To solve this problem, we need to resolve the forces acting on the ring both horizontally and vertically.
1. **Horizontal Resolution:**
The horizontal component of the tension \(T\) is \(T \cos 30^{\circ}\). This is balanced by the normal reaction \(R\) from the rod, so:
\(R = T \cos 30^{\circ}\)
2. **Vertical Resolution:**
The vertical component of the tension \(T\) is \(T \sin 30^{\circ}\). The weight of the ring is \(2g\) N (where \(g\) is the acceleration due to gravity, approximately \(9.8 \text{ m/s}^2\)). The frictional force \(F\) can act either upwards or downwards to prevent motion, so we consider both cases:
**Case 1:** Friction prevents upwards motion:
\(F = T \sin 30^{\circ} - 2g\)
**Case 2:** Friction prevents downwards motion:
\(-F = T \sin 30^{\circ} - 2g\)
3. **Frictional Force:**
The frictional force \(F\) is given by \(F = \mu R\), where \(\mu = 0.24\). Substituting for \(R\) from the horizontal resolution:
\(F = 0.24 \times T \cos 30^{\circ}\)
4. **Solving for \(T\):**
Using the equations for \(F\) in both cases, we have:
\(T \sin 30^{\circ} - 2g = \pm 0.24 \times T \cos 30^{\circ}\)
Rearranging gives:
\(T = \frac{2g}{\sin 30^{\circ} \pm 0.24 \cos 30^{\circ}}\)
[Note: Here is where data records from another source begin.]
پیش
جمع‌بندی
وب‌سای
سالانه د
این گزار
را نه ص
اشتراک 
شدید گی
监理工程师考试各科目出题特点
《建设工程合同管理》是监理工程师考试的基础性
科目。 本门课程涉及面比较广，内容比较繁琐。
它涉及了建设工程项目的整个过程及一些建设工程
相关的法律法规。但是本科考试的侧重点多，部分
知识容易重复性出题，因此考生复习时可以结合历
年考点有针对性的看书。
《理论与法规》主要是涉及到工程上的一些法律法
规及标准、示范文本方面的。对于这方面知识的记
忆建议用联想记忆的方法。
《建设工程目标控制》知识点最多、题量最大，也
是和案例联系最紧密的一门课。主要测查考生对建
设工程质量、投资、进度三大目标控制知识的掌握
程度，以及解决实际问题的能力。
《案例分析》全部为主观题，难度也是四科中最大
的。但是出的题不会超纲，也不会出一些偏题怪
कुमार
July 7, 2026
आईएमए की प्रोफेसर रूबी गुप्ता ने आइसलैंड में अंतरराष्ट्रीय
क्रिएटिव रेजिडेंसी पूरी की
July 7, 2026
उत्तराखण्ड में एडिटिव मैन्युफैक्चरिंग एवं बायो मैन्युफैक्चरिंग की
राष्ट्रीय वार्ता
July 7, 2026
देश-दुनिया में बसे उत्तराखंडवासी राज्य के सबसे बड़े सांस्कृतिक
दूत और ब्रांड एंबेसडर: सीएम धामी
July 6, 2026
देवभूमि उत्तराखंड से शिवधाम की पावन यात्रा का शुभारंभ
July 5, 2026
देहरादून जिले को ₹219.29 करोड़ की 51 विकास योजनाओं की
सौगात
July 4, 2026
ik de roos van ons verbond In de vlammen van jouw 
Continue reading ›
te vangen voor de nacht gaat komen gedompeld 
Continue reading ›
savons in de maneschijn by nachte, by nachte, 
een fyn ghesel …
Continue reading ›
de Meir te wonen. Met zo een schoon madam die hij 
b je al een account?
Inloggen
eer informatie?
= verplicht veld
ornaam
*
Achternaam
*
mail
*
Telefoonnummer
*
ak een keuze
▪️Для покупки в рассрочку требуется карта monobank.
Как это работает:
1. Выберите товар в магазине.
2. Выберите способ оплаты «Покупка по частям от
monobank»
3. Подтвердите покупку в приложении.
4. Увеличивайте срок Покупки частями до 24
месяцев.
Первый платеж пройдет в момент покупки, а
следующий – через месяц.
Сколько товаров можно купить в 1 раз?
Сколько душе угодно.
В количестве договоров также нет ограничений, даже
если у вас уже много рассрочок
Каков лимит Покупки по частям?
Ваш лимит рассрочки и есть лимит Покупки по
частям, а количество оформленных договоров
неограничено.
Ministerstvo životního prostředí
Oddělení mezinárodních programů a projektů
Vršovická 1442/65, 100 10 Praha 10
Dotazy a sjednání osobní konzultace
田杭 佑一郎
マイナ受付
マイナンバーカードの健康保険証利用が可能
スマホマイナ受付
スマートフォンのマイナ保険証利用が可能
5. **Calculating Values:**
Substituting \(g = 9.8 \text{ m/s}^2\), \(\sin 30^{\circ} = 0.5\), and \(\cos 30^{\circ} = \sqrt{3}/2 \approx 0.866\):
\(T = \frac{2 \times 9.8}{0.5 \pm 0.24 \times 0.866}\)
Calculating for both cases:
**Case 1:**
\(T = \frac{19.6}{0.5 + 0.24 \times 0.866} \approx 28.3 \text{ N}\)
**Case 2:**
\(T = \frac{19.6}{0.5 - 0.24 \times 0.866} \approx 68.5 \text{ N}\)
Thus, the two values of \(T\) are \(28.3 \text{ N}\) and \(68.5 \text{ N}\).